Featured Cornflower Cup & Saucer

Discussion in 'Pottery, Glass, and Porcelain' started by DonnaW, Dec 8, 2023.

  1. DonnaW

    DonnaW Member

    Hello Everyone,

    Hoping someone can help me to identify this Cup and saucer. Unfortunately, I no background information on this set because it was part of a collection in an auction.
    The pattern seems to very familiar for some reason.
    I think it may be an Asian tea set...not sure...Also, the maker's mark is impressed, however, I am not able to make out any of (what appears to be) very faint blue letters on the bottom of the middle impression. They could be characters that look like letters. The first two look like the letter "S" and "K".

  2. Bakersgma

    Bakersgma Well-Known Member

    Hello, Donna. I have collected a few pieces in this style called "stick spatter." I have both English and Belgian pieces. I don't see this as Asian.
    Figtree3, kentworld, cxgirl and 3 others like this.
  3. DonnaW

    DonnaW Member

    Hi Bakersgma - Honestly I wasn't able to tell by the mark on the bottom of the bowl because at first I thought it was a number "4". I was lost after that. I will search again under the keywords you provided....thanks so much!!
    cxgirl likes this.
  4. DonnaW

    DonnaW Member

    One question if you don't mind please...Are you able to dertermine an approximate age range on this? Thank you :happy:
    Figtree3 and cxgirl like this.
  5. Debora

    Debora Well-Known Member

  6. DonnaW

    DonnaW Member


    Hi Debora, You are the BEST!!!! THank you so very much! I've been searching for the longest time on this piece. And of course, now that you say Sewell, I can all of a sudden see it! haha.. Thank you again! :):woot:
    cxgirl, johnnycb09 and Debora like this.
  7. say_it_slowly

    say_it_slowly The worst prison is a closed heart

    I don't know if you've found information on Sewell or not but this has some. I'd say yours would fit lustreware.
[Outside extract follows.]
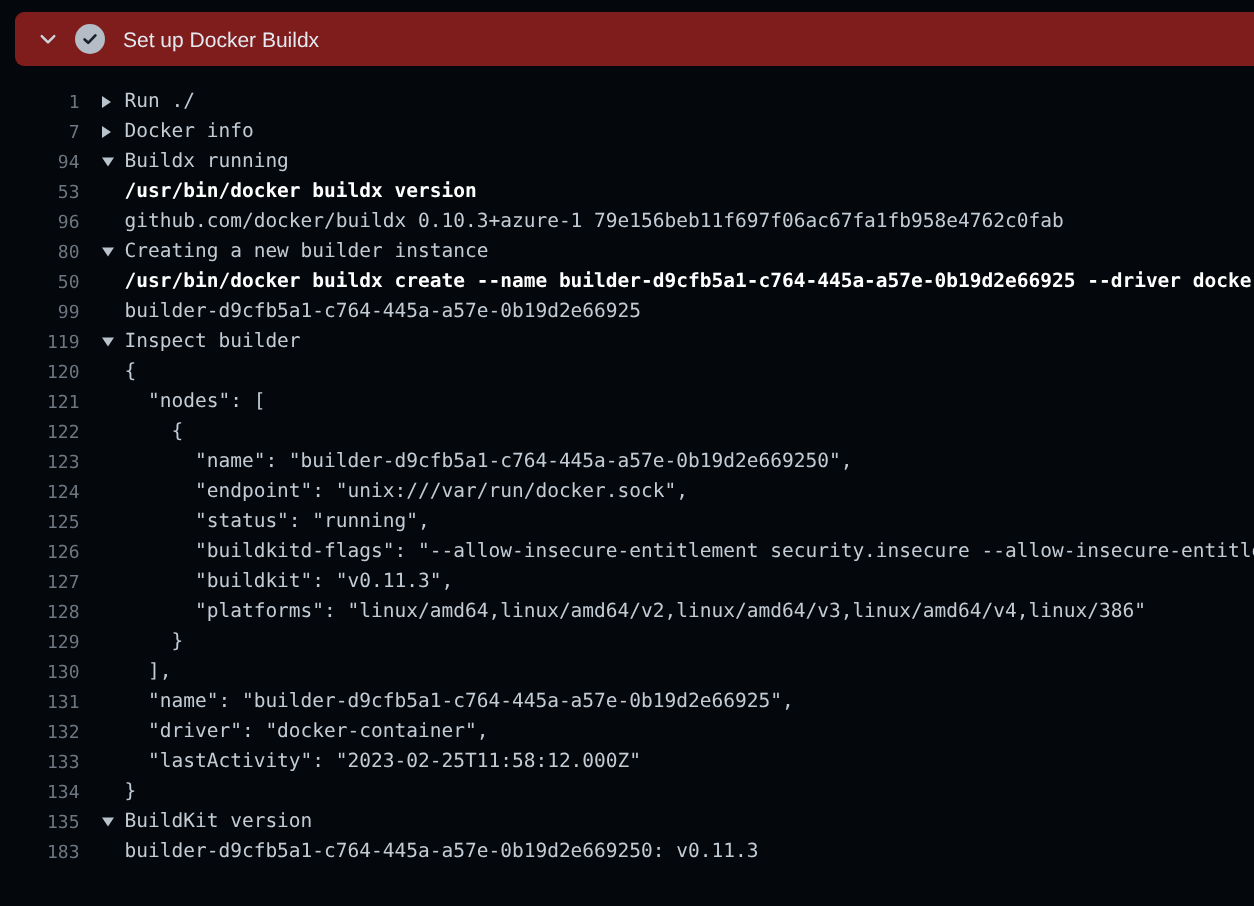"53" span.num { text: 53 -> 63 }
    "The pottery at St. Anthony's was established in 1780, possibly built by Thomas Lewins. James King & Co who were also interested in several glass works, were probably the first lessees and potters. In May 1784 the pottery was damaged by fire. In 1786 James King was bankrupt. In 1787 Chatto and Griffith took over the lease, but William Chatto was bankrupt by 1795. William Huntley took over. In 1800 the pottery changed hands again, taken over by Foster and Cutter. St Anthony's Pottery was bought by Joseph Sewell from Foster and Cutter around 1821. He made earthenware, creamware, queen's ware and gold, silver and pink lustreware, pierced wicker baskets and filigree plates. Sewell had a flourishing trade with the continent, principally in pink lustreware jugs. The firm's successors were Sewell and Donkin (from 1821) and Sewell and Company (from 1853). They also made transfer-printed wares, doll's tea sets. Creamware tea and coffee sets, printed with black or red Danish motifs, such as buildings in Copenhagen or Elsinore, scenes or portraits, were exported to the continent. When the company closed in 1878 some of the stock was bought by J. Wood of the Stepney Pottery"
    Last edited: Dec 9, 2023
  8. DonnaW

    DonnaW Member


    Thank you so very much S.I.S.!!
    The hard part for me was trying to determine the type of pottery this is. You all have been such a blessing in providing such wonderful details. I am very grateful for the kind people on this fantastic website! Thank you again! :happy:
    Figtree3, cxgirl, komokwa and 2 others like this.